Outline of the problem: Ureteral injury during colorectal surgery.
The story: A 65-year-old man with a body mass index (BMI) of 31 kg/m2 presents with fatigue and weakness that started 2 weeks before admittance. His past medical history was positive for myocardial infarction treated by percutaneous stenting. Three prior severe episodes of diverticulitis were treated with antibiotics. He underwent an appendectomy during childhood. The abdomen was soft and nondistended, with mild left flank pain and bowel sounds present. Digital rectal exam was within normal limits. Routine blood samples revealed anemia (Hb 7.5 gr/dl). The patient underwent a colonoscopy that showed a mass 20 cm from the anal verge, where biopsies were carried out. The pathology report showed an undifferentiated adenocarcinoma of the colon (G3).
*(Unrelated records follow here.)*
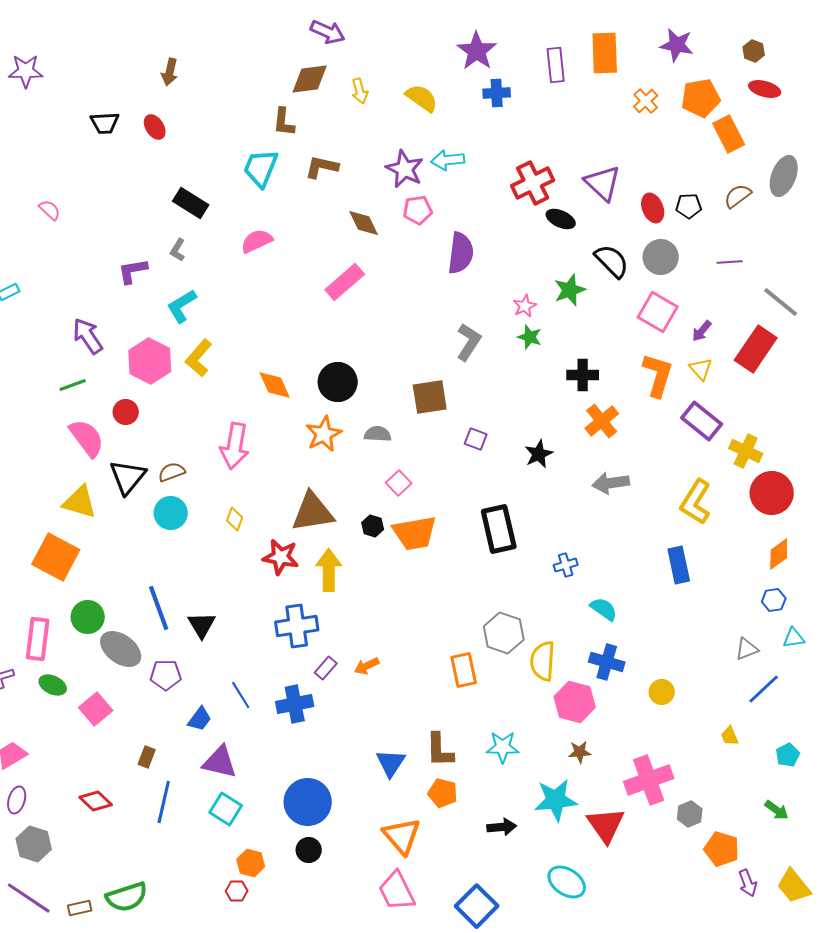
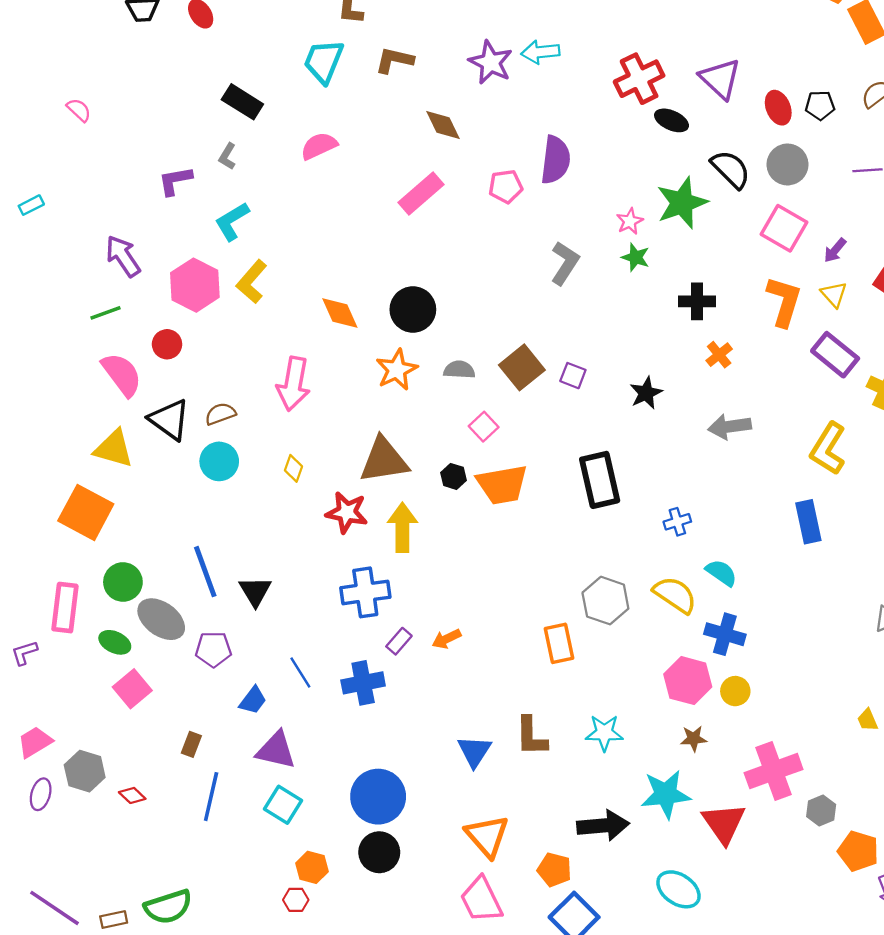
pink pentagon: (418, 210) -> (506, 187), moved
green star: (570, 290) -> (682, 203), size x1.4
brown square: (430, 397) -> (522, 367), moved, turned -30
orange cross: (602, 421) -> (719, 355), size x0.7
black triangle: (128, 477) -> (169, 420), turned -33
yellow semicircle: (543, 661) -> (675, 595), moved, turned 120
green ellipse: (53, 685) -> (115, 642), moved
yellow circle: (662, 692) -> (735, 691), moved
orange pentagon: (443, 793) -> (554, 870), moved
red diamond: (96, 801) -> (132, 795), size x0.7
black arrow: (502, 827) -> (603, 826), size x1.5
gray hexagon: (34, 844) -> (85, 771), moved
black circle: (309, 850) -> (379, 852), size x1.4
The surgical team decided to perform a laparoscopic left hemicolectomy. During the procedure, a medial-to-lateral approach was used. An inferior mesenteric artery was clipped at its origin using clips. The splenic flexure was mobilized. A colon dissection from the lateral abdominal wall was then performed following Toldt’s fascia. Due to the abundant adipose tissue and recurrent episodes of diverticulitis, already known from the past medical history, the dissection of the descending colon was extremely difficult and bleeding was excessive compared with a usual dissection. The wrong plane of dissection and bleeding led to the nondetection of the left ureter, which was then encountered and accidentally cut, with the advanced bipolar instrument. The surgeon decided to call a urologist. The laparoscopic procedure was converted into an open approach and an end-to-end anastomosis of the 2 ureteral stumps was performed with single stitches over a double J stent inserted into the ureter. Colon resection and lymphadenectomy were then completed.